Cette histoire intellectuelle s’est développée dans un entrelacs entre l’histoire classique des idées, l’histoire de la philosophie, l’histoire des mentalités et l’histoire culturelle. Cet espace de recherche tend lui aussi à s’autonomiser. Sans visée impériale, cette histoire intellectuelle a simplement pour ambition de faire consoner ensemble les œuvres, leurs auteurs et le contexte qui les a vus naître dans une démarche qui récuse l’appauvrissante alternative entre une lecture internaliste des œuvres et une approche externaliste privilégiant les seuls réseaux de sociabilité. L’histoire intellectuelle entend rendre compte des œuvres, parcours, itinéraires, par-delà les frontières disciplinaires.
On donnera avec Carl Schorske une définition très ample de ce que peut être l’histoire intellectuelle : « L’historien cherche à situer et à interpréter l’œuvre dans le temps et à l’inscrire à la croisée de deux lignes de force : l’une verticale, diachronique, par laquelle il relie un texte ou un système de pensée à tout ce qui les a précédés dans une même branche d’activité culturelle… l’autre, horizontale, synchronique, par laquelle l’historien établit une relation entre le contenu de l’objet intellectuel et ce qui se fait dans d’autres domaines à la même époque [11]. » Tirant les enseignements du moment structuraliste, Schorske conjugue à la démarche diachronique celle, synchronique, de la logique endogène d’un moment, d’une coupure dans le temps saisie à partir de sa transversalité. La volonté de tenir ensemble ces deux dimensions serait l’objet même de l’histoire intellectuelle. La définition que donne Robert Darnton de l’histoire intellectuelle est tout aussi ambitieuse : elle réunit « l’histoire des idées (l’étude des pensées systématiques, généralement dans les traités philosophiques), l’histoire intellectuelle proprement dite (l’étude des pensées informelles, des courants d’opinion, et des tendances littéraires, l’histoire sociale des idées), et l’histoire culturelle (l’étude de la culture au sens anthropologique, incluant les visions du monde et les mentalités collectives) [12]. » À juste titre, Darnton élabore un bouquet multidimensionnel dans lequel il fait travailler ensemble la logique propre aux idées, celle de la vie intellectuelle et la politique culturelle, considérant donc cette histoire, non comme un domaine à part, mais comme la composante d’une histoire totale des formes de la pensée et de ses pratiques.
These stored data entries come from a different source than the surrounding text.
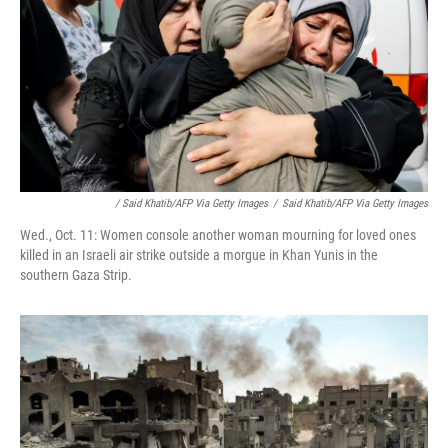
/ Said Khatib/AFP Via Getty Images
/
Said Khatib/AFP Via Getty Images
Wed., Oct. 11: Women console another woman mourning for loved ones
killed in an Israeli air strike outside a morgue in Khan Yunis in the
southern Gaza Strip.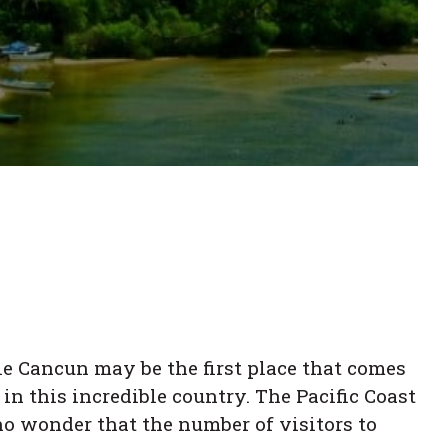
le Cancun may be the first place that comes
in this incredible country. The Pacific Coast
 no wonder that the number of visitors to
Cette histoire intellectuelle est déjà riche de débats entre diverses tendances. Certaines privilégient le contextualisme (Skinner), d’autres une sémantique historique (Koselleck) ou l’herméneutique (Ricoeur)… Le pari tenté par ce livre est de montrer la fécondité propre à une approche des œuvres dans l’histoire même de leur production, tout en évitant les pièges de l’historicisme.
Plusieurs voies sont possibles entre l’histoire des concepts d’un côté et une socio-histoire de l’histoire des engagements des intellectuels dans la cité de l’autre. A condition de postuler une forme d’indistinction épistémologique et de renoncer à une posture de surplomb, toutes ces voies apportent leur éclairage spécifique. Il revient à l’histoire intellectuelle ainsi qu’à l’histoire des intellectuels d’interroger la vie des idées par un va-et-vient constant entre le passé et les questions que nous posons au passé à partir de notre présent.